Añadió: «Lo que estamos viendo es un efecto disuasorio que se ha creado, donde, por ejemplo, tanta gente tiene miedo de ser tildada de racista que en realidad no hace lo que se supone que debe hacer; ese es su trabajo».
El deber de igualdad en el sector público, que se aplica en Inglaterra, Escocia y Gales, exige a los organismos públicos y a los que desempeñan funciones públicas que eliminen la discriminación ilegal.
También establece que las autoridades públicas deben «promover la igualdad de oportunidades entre las personas que comparten y las que no comparten una característica protegida relevante».
Entre las características protegidas se incluyen la edad, la discapacidad, la raza, el embarazo, el sexo y la orientación sexual.
Las directrices gubernamentales establecen que la obligación debe «aplicarse siempre de forma proporcional» según las circunstancias de cada caso y que las organizaciones deben evitar un «enfoque excesivamente burocrático y oneroso».
Esta obligación se introdujo en 2010 como parte de la Ley de Igualdad, que fusionó leyes antidiscriminación anteriores, como la Ley de Igualdad Salarial y la Ley de Discriminación por Discapacidad.
Desde su introducción, las organizaciones y los particulares han podido demandar a los organismos públicos por incumplir con este deber.
En 2011, el Tribunal Superior dictaminó que los consejos de los condados de Somerset y Gloucestershire no habían cumplido con su obligación cuando intentaron retirar la financiación a más de 20 bibliotecas.
Un año después, un tribunal dictaminó que el Consejo del Condado de Devon no había cumplido con su deber al fijar las tarifas que paga a las residencias de ancianos privadas.
Un grupo de alrededor de 100 propietarios de residencias de ancianos argumentaron que las tarifas no cubrían sus costes e interpusieron acciones legales contra el ayuntamiento alegando que este no había tenido plenamente en cuenta el impacto en los residentes vulnerables.
En 2020, la Comisión para la Igualdad y los Derechos Humanos concluyó que el Ministerio del Interior no había cumplido con su obligación en relación con el impacto que sus políticas de «entorno hostil» tendrían en los miembros de la generación Windrush.

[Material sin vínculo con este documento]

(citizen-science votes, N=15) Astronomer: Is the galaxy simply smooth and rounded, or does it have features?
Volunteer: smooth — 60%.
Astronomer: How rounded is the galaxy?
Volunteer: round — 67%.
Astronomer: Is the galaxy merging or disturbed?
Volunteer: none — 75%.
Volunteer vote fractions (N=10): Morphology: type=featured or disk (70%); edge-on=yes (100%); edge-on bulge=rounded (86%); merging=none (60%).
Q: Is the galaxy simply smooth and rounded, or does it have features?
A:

Antes del discurso, los conservadores argumentaron que dicho deber era el «fundamento legal que ha permitido que la política de identidad, la burocracia de la DEI [Diversidad, Igualdad e Inclusión] y el cumplimiento de requisitos ideológicos se extiendan por los servicios públicos».
El partido argumentó que dicho impuesto había llevado al Banco de Inglaterra a eliminar la imagen de Winston Churchill de los billetes y elaboró un programa de formación policial que aconsejaba a los agentes no tratar a las personas de la misma manera.

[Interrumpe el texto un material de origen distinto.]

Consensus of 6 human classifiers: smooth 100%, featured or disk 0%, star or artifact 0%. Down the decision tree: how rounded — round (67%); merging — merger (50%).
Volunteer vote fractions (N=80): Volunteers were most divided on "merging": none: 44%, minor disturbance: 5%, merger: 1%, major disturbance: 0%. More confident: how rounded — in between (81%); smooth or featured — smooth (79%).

En su discurso, se espera que Badenoch diga: «Vamos a eliminar este deber por completo. No necesitamos reemplazarlo. Necesitamos explicarle a la gente que deben cumplir con sus responsabilidades».
También afirmó que intentaría garantizar que «las personas de clase trabajadora y de entornos regionales no sientan la necesidad de modificar su comportamiento, acento o idioma para integrarse en la administración pública».